- Conference: Big Ten Conference
- Record: 14–10 (8–6 Big Ten)
- Head coach: Ralph Miller (1st season);
- Assistant coaches: Lanny Van Eman; Dick Schultz;
- Home arena: Iowa Field House (Capacity: 13,365)

= 1964–65 Iowa Hawkeyes men's basketball team =

American college basketball season

The 1964–65 Iowa Hawkeyes men's basketball team represented the University of Iowa in intercollegiate basketball during the 1964–65 season. The team was led by first-year head coach Ralph Miller and played their home games at the Iowa Field House. The Hawkeyes finished the season 14–10 and were 8–6 in Big Ten conference games.

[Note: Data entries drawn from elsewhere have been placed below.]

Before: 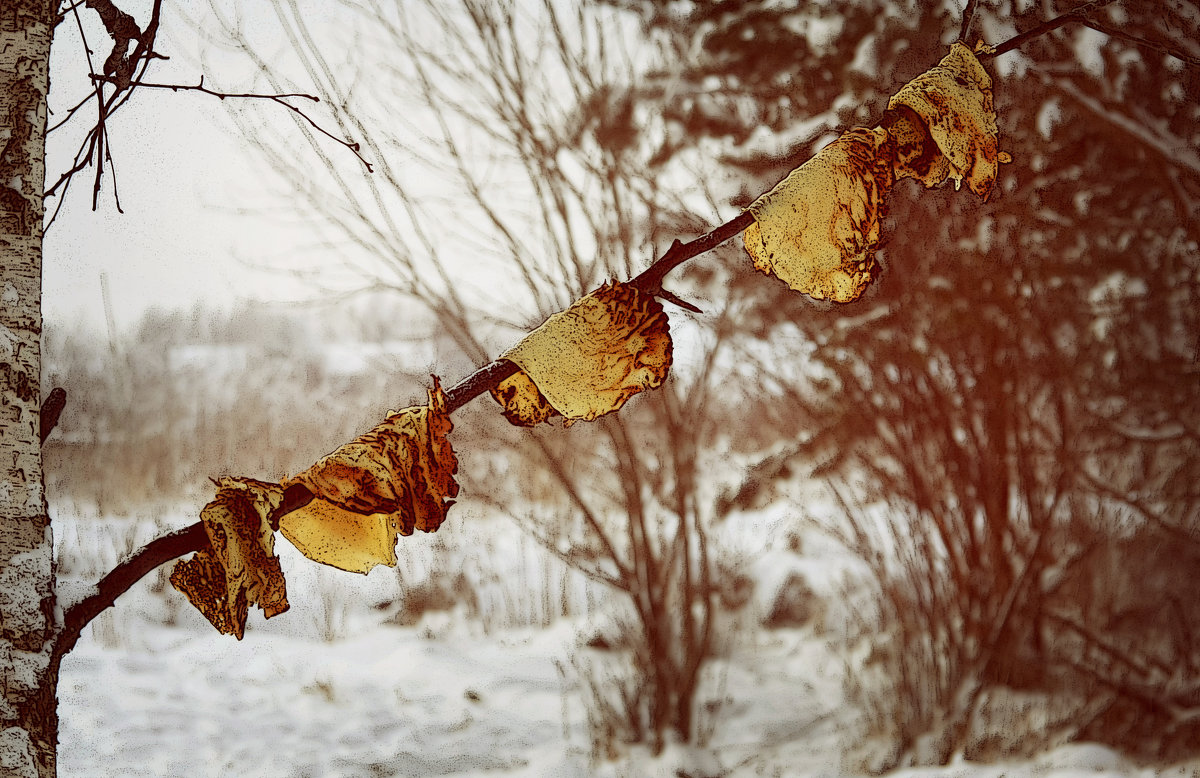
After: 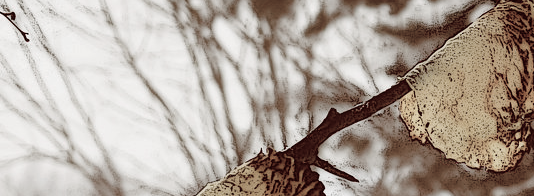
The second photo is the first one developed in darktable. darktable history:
color balance rgb: highlights gain › luminance 0.574%, highlights gain › chroma 0.36%, highlights gain › hue 42.24°, perceptual saturation grading › global saturation 20%, perceptual saturation grading › highlights -24.857%, perceptual saturation grading › shadows 49.323%, global vibrance 20%
color zones: curves: ch1 [(0, 0.34) (0.143, 0.164) (0.286, 0.152) (0.429, 0.176) (0.571, 0.173) (0.714, 0.188) (0.857, 0.199) (1, 0.34)]
crop: left 28.673%, top 16.843%, right 26.753%, bottom 57.887%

The team was 3–2 in games versus opponents ranked in the AP top five, including a neutral site win over No. 1 UCLA, the eventual national champion.

==Schedule/results==

| Non-conference regular season |

| Date time, TV | Rank^{#} | Opponent^{#} | Result | Record | Site (attendance) city, state |
Non-conference regular season
| Dec 1, 1964* |  | South Dakota | W 93–68 | 1–0 | Iowa Field House Iowa City, Iowa |
| Dec 4, 1964* |  | at No. 11 Kentucky | L 77–85 | 1–1 | Memorial Coliseum Lexington, Kentucky |
| Dec 5, 1964* |  | at Evansville | L 83–90 | 1–2 | Roberts Municipal Stadium Evansville, Indiana |
| Dec 12, 1964* |  | Creighton | W 98–83 | 2–2 | Iowa Field House Iowa City, Iowa |
| Dec 19, 1964* |  | Providence | L 70–71 | 2–3 | Iowa Field House Iowa City, Iowa |
| Dec 21, 1964* |  | North Dakota | W 106–65 | 3–3 | Iowa Field House Iowa City, Iowa |
| Dec 28, 1964* |  | at Southern California Los Angeles Classic | W 71–65 | 4–3 | L.A. Sports Arena Los Angeles, California |
| Dec 29, 1964* |  | vs. Utah Los Angeles Classic | L 88–92 | 4–4 | L.A. Sports Arena Los Angeles, California |
| Dec 30, 1964* |  | vs. No. 3 Minnesota Los Angeles Classic | W 76–74 | 5–4 | L.A. Sports Arena Los Angeles, California |
Big Ten Regular Season
| Jan 4, 1965 |  | Wisconsin | W 92–62 | 6–4 (1–0) | Iowa Field House Iowa City, Iowa |
| Jan 9, 1965 |  | at Michigan State | W 85–78 | 7–4 (2–0) | Jenison Field House East Lansing, Michigan |
| Jan 11, 1965 |  | No. 5 Indiana | L 76–85 | 7–5 (2–1) | Iowa Field House Iowa City, Iowa |
| Jan 16, 1965 |  | Michigan State | W 111–68 | 8–5 (3–1) | Iowa Field House Iowa City, Iowa |
| Jan 18, 1965 |  | at No. 5 Indiana | W 74–68 | 9–5 (4–1) | New Field House Bloomington, Indiana |
| Jan 29, 1965* |  | vs. No. 1 UCLA | W 87–82 | 10–5 | Chicago Stadium Chicago, Illinois |
| Feb 6, 1965 |  | Northwestern | W 78–72 | 11–5 (5–1) | Iowa Field House Iowa City, Iowa |
| Feb 8, 1965 |  | at No. 1 Michigan | L 66–81 | 11–6 (5–2) | Yost Field House Ann Arbor, Michigan |
| Feb 13, 1965 |  | at Ohio State | W 82–81 | 12–6 (6–2) | St. John Arena Columbus, Ohio |
| Feb 20, 1965 |  | Purdue | W 101–85 | 13–6 (7–2) | Iowa Field House Iowa City, Iowa |
| Feb 23, 1965 |  | at Illinois | L 80–97 | 13–7 (7–3) | Assembly Hall Champaign, Illinois |
| Feb 27, 1965 |  | at Purdue | L 68–76 | 13–8 (7–4) | Lambert Fieldhouse West Lafayette, Indiana |
| Mar 2, 1965 |  | No. 6 Minnesota | L 70–78 | 13–9 (7–5) | Iowa Field House Iowa City, Iowa |
| Mar 6, 1965 |  | Illinois | W 94–84 | 14–9 (8–5) | Iowa Field House Iowa City, Iowa |
| Mar 9, 1965 |  | at No. 7 Minnesota | L 84–85 | 14–10 (8–6) | Williams Arena Minneapolis, Minnesota |
*Non-conference game. ^{#}Rankings from AP Poll. (#) Tournament seedings in parentheses.